Observe the spider, scorpion, and tick specimens on display and note that they exhibit the typical arachnid (Class Arachnida) feature of possessing 4 pairs of legs.
Obtain a living or preserved crayfish and identify the major body regions. The cephalothorax, the fused head and thorax covered by a carapace, and the abdomen. The gills are housed beneath the carapace in the crayfish. Head appendages include two pairs of antennae and stalked compound eyes. Crustaceans possess variable numbers of legs. The crayfish belong to a group of crustaceans, the decapods, whose members have 5 pairs of walking legs (pereopods) on the thorax. The first pair of legs is modified as pincers (chelipeds). The abdomen is equipped with swimming appendages called pleopods.
Subphylum Hexapoda- Class Insecta
Obtain a preserved grasshopper and observe its external features. The exoskeleton is divided by sutures into plates called sclerites.
HEAD: The head consists of fused sclerites forming a cranium and mouth parts. A pair of antennae arise in front of the compound eyes. Three simple eyes can be seen - one in the center, between the antennae, and two located above the base of the antennae.
With the help of a probe, locate the position of the various mouth parts and note that they form posterior to the antennae. Note that the mouthparts are formed from several pairs of specialized appendages, including the hard, sclerotized mandibles.

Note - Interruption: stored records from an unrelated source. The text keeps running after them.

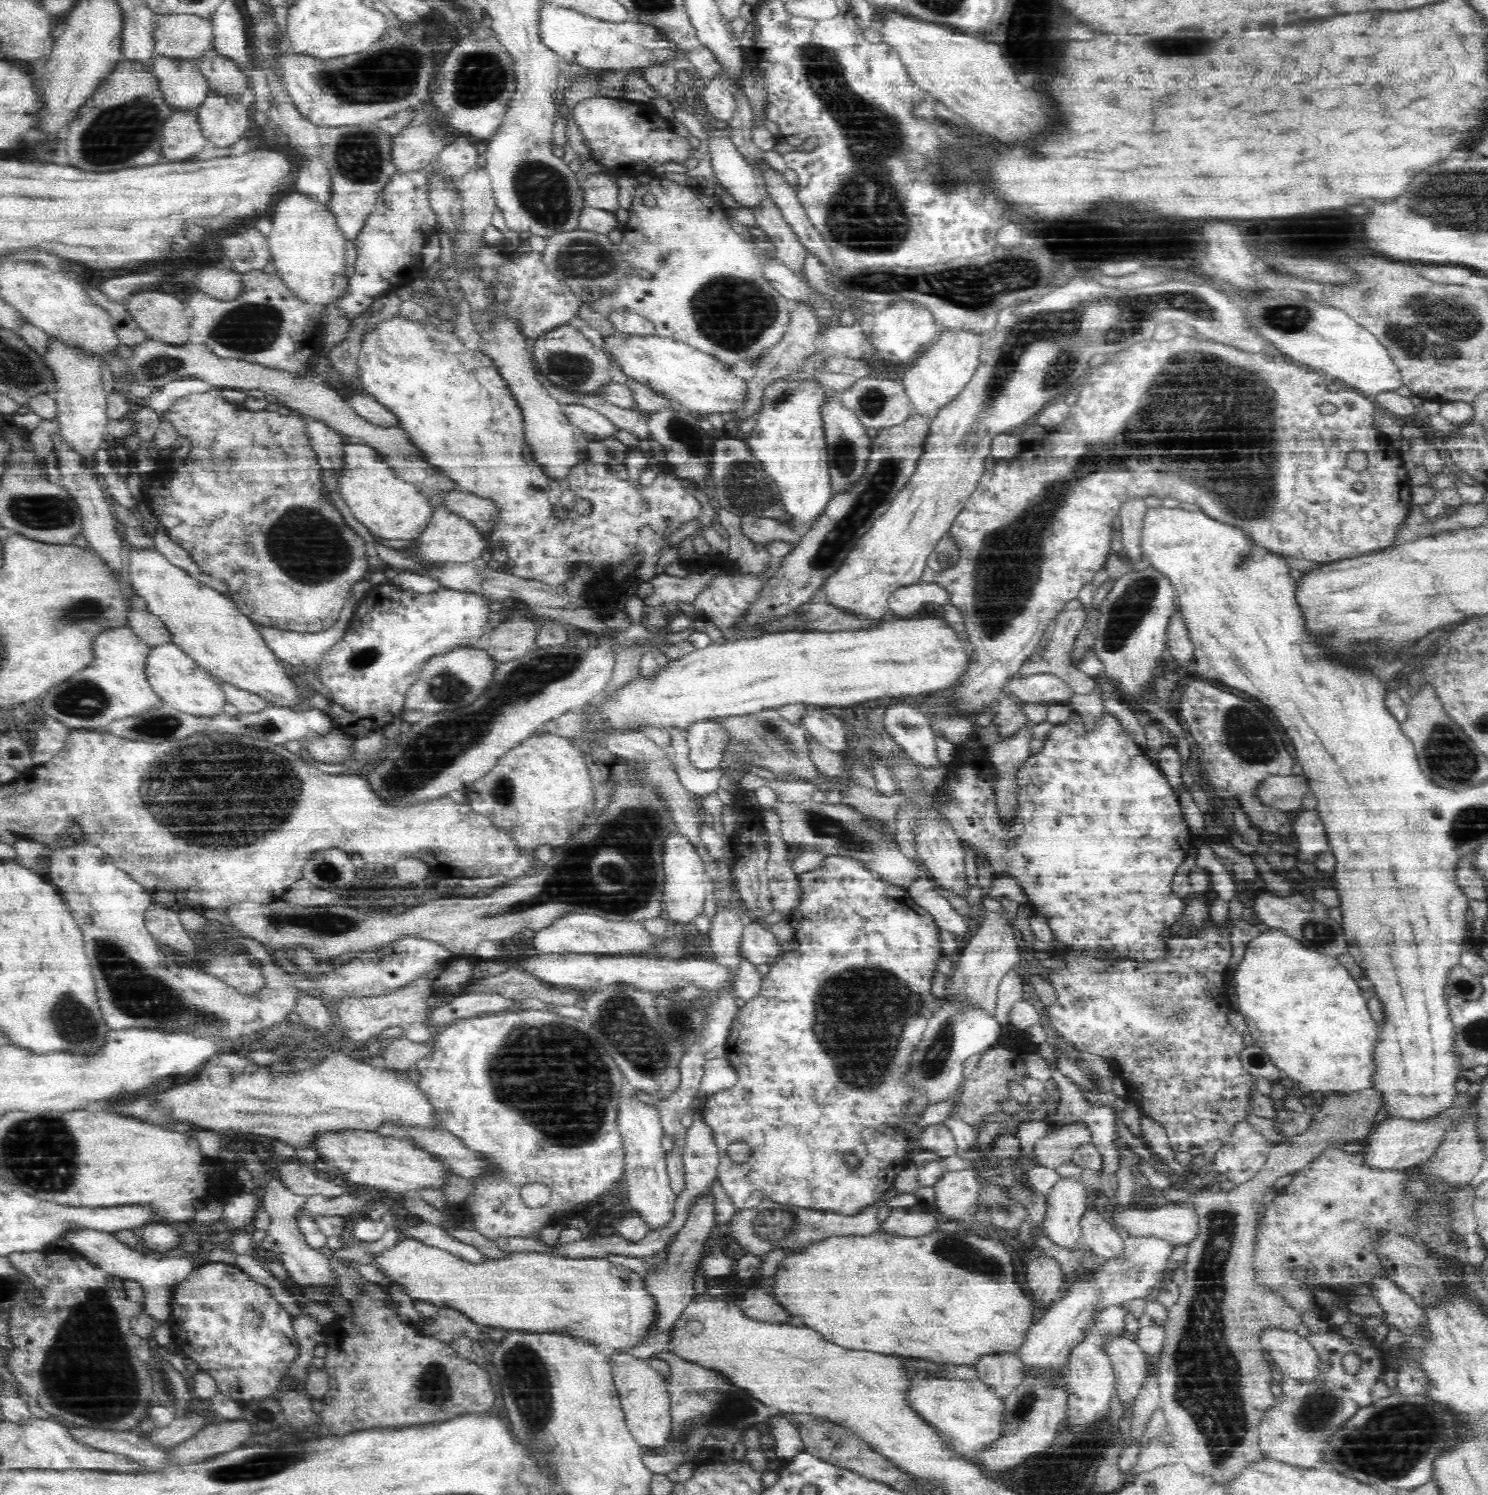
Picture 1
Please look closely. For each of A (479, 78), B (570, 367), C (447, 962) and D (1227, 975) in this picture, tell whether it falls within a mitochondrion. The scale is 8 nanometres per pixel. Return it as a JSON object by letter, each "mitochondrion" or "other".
{"A":"mitochondrion","B":"mitochondrion","C":"other","D":"other"}

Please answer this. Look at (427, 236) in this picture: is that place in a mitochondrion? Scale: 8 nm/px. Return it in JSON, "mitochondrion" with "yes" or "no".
{"mitochondrion":"no"}

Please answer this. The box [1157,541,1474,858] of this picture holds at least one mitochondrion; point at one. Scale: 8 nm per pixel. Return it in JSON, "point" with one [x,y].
{"point":[1249,737]}

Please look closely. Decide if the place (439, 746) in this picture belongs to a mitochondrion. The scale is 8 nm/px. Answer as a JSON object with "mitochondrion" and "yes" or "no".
{"mitochondrion":"yes"}

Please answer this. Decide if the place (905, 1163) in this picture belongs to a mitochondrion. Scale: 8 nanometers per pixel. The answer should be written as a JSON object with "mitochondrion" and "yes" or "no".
{"mitochondrion":"no"}

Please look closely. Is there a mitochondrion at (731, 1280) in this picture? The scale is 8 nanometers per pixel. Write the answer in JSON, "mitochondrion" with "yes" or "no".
{"mitochondrion":"no"}

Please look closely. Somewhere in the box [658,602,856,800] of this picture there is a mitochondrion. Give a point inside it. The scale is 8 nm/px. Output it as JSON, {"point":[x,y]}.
{"point":[769,735]}

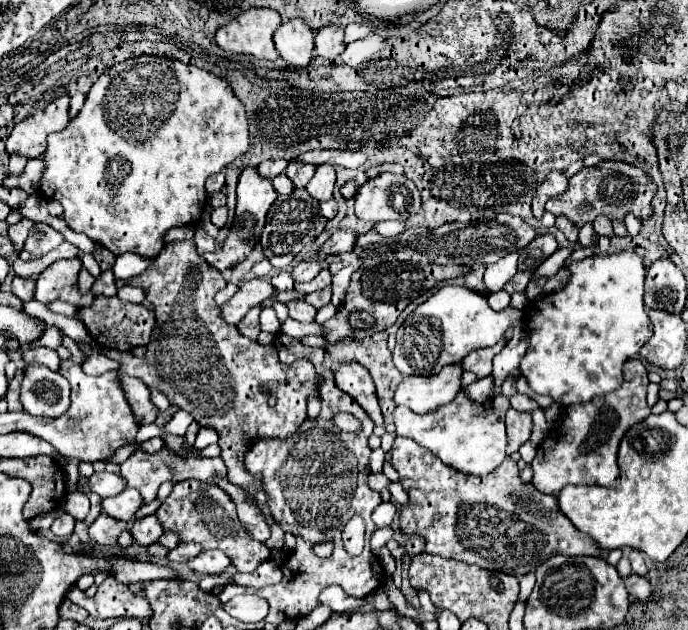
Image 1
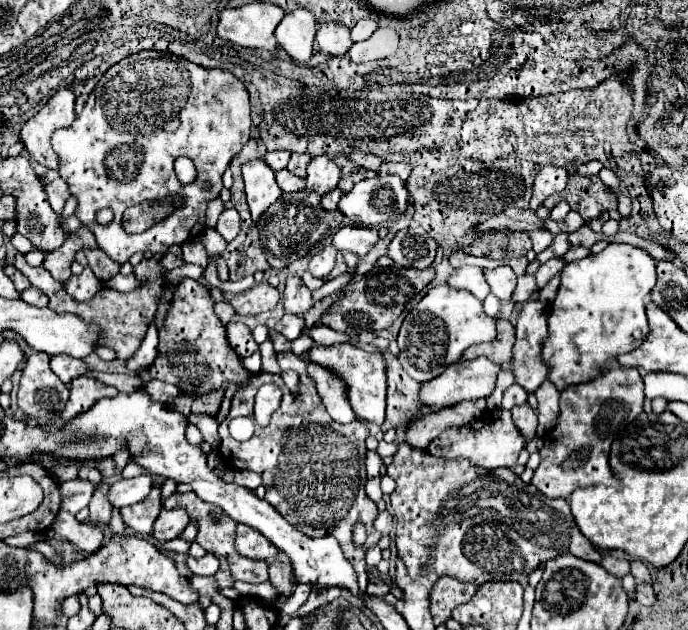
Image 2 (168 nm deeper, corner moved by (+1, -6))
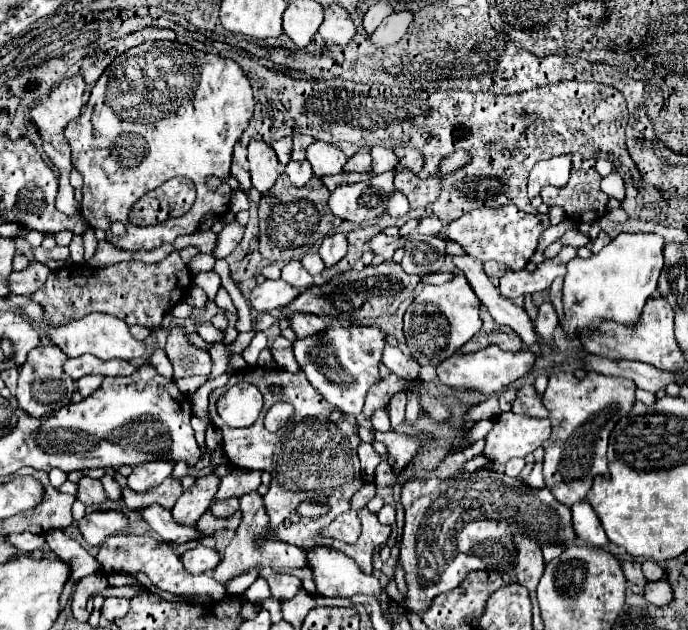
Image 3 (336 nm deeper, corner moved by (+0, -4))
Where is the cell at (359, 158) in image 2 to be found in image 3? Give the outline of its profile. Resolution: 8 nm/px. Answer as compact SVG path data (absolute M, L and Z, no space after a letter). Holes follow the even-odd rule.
M373 147L371 149L371 157L373 157L373 173L385 173L385 171L393 171L399 163L397 155L391 149L385 147Z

THORAX: The thorax is formed from the fusion of 3 body segments. The anterior segment bears the first pair of legs, the middle segment bears a second pair of legs and a pair of leathery forewings, and the third segment bears a pair of highly modified jumping legs and a pair of membranous hindwings. The legs are jointed and composed of a number of segments. Identify the basal coxa, large proximal femur and a smaller more distal tibia.
ABDOMEN: The abdomen lacks appendages, and is made up of 10 to 11 segments. Note the terminal structures and use them to determine the sex of the specimen. Be sure to compare your grasshopper to one of the opposite sex. In the female, the ovipositor is made up of four highly sclerotized valves for laying the eggs inside the earth. At the tip look for a pair of sensory structures known as cerci.
On either side of the first abdominal segment you might see a thin membrane, called the tympanum - a hearing organ. Spiracles are present on either side of most of the segments but are most prominent in the thorax region. They are the breathing pores of the elaborate network of the tracheal system.